173 New categorization of central line associated bloodstream infection rates in neonatal intensive care units

Friday, March 19, 2010
Grand Hall (Hyatt Regency Atlanta)
Carlos Lapresta-Moros, MD , Miguel Servet Teaching Hospital, Zaragoza, Spain
Gonzalo Santana-López , Miguel Servet Teaching Hospital, Zaragoza, Spain
Souad Belkebir, MD , Miguel Servet Teaching Hospital, Zaragoza, Spain
María-Jesús Hernández-Navarrete, MD , Miguel Servet Teaching Hospital. . Spain, Zaragoza, Spain
Background:

Bloodstream infection (BSI) is the most frequent nosocomial infection reported in neonatal intensive care units (NICU). Although it is demonstrated that birth weight is an important risk factor for BSI, its usefulness to define risk groups is not sufficiently investigated.

Objective:

To analyze the best way of categorizing BSI rates in NICU in order to reach the closiest rates to the real risk from both points of approach: the variables to include and the points of cut for categorizing

Methods:

An analytical-observational study was carried out in the NICU located in Miguel Servet Universitary Hospital, based on the data obtained from the ICU-HELICS Nosocomial Infection Surveillance System.

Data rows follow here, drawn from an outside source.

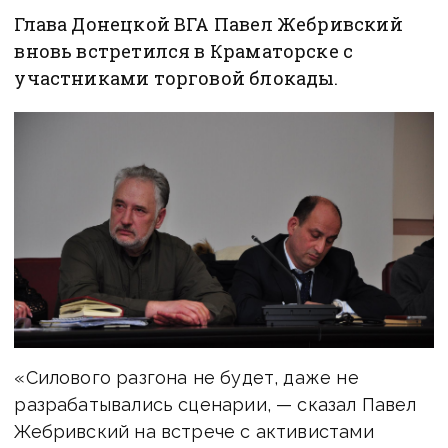
Глава Донецкой ВГА Павел Жебривский
вновь встретился в Краматорске с
участниками торговой блокады.
«Силового разгона не будет, даже не
разрабатывались сценарии, — сказал Павел
Жебривский на встрече с активистами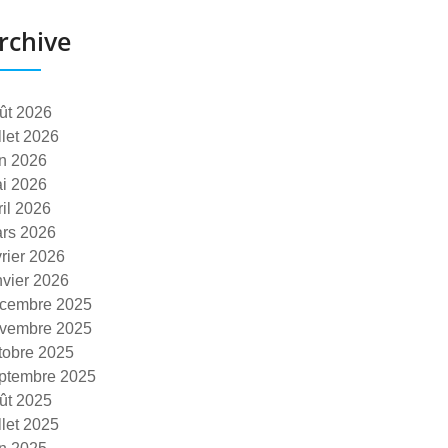
rchive
ût 2026
illet 2026
in 2026
i 2026
ril 2026
rs 2026
vrier 2026
nvier 2026
cembre 2025
vembre 2025
tobre 2025
ptembre 2025
ût 2025
illet 2025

All neonates admitted in the unit for more than 24 hours, between April 2003 and July 2009, were eligible for the study.

The diagnosis of BSI was based on CDC definitions.

Three principal variables were used for the categorization: birth weight (BW), gestational age (GA) and birth weight for gestational age (Lubchenko´s percentiles). All other factors that may be confounders were also included in the analysis.

For the statistical analysis, bivariate and multivariate logistic regression models were performed.

Results:

During the study period, 1090 neonates were enrolled. Central line-associated BSI rate per 1000 central line-days by BW (NHSN categorization) was: ≤750 g 12.51; 750-1000 g 9.98; 1001-1500 g 8.82; 1501-2500 g 3.42; >2500 g 4.51 and total 7.82.

Gestational age, birth weight and birth weight for gestational age were significantly associated with BSI. In the bivariate and multivariate regression models, both BW and GA showed the strongest association (BW: p<0.001, Nagelkerke R2 0.171, area under curve (AUC) 0,775; GE: p<0.001, Nagelkerke R2 0.199, AUC 0.777). When categorizing both of them, the best combinations founded were: GA in weeks categorized as <= 27, 27.1-29, 29.1-32 and >32 (p<0.001, Nagelkerke R2 0.212, AUC 0.777) and BW in grams categorized as <=1000, 1001-1250, 1251-1750 and >1750 (p<0.001, Nagelkerke R2 0.225, AUC 0.777).

Conclusions:

The use of the standardization of the birth weight in five categories suggested by NHSN is accepted internationally. Nevertheless, our results suggest that a more efficient option could be the use of GA categorized as above. The advantages would be to obtain a better risk adjustment and a sample size for each category that would allow making strong comparisons.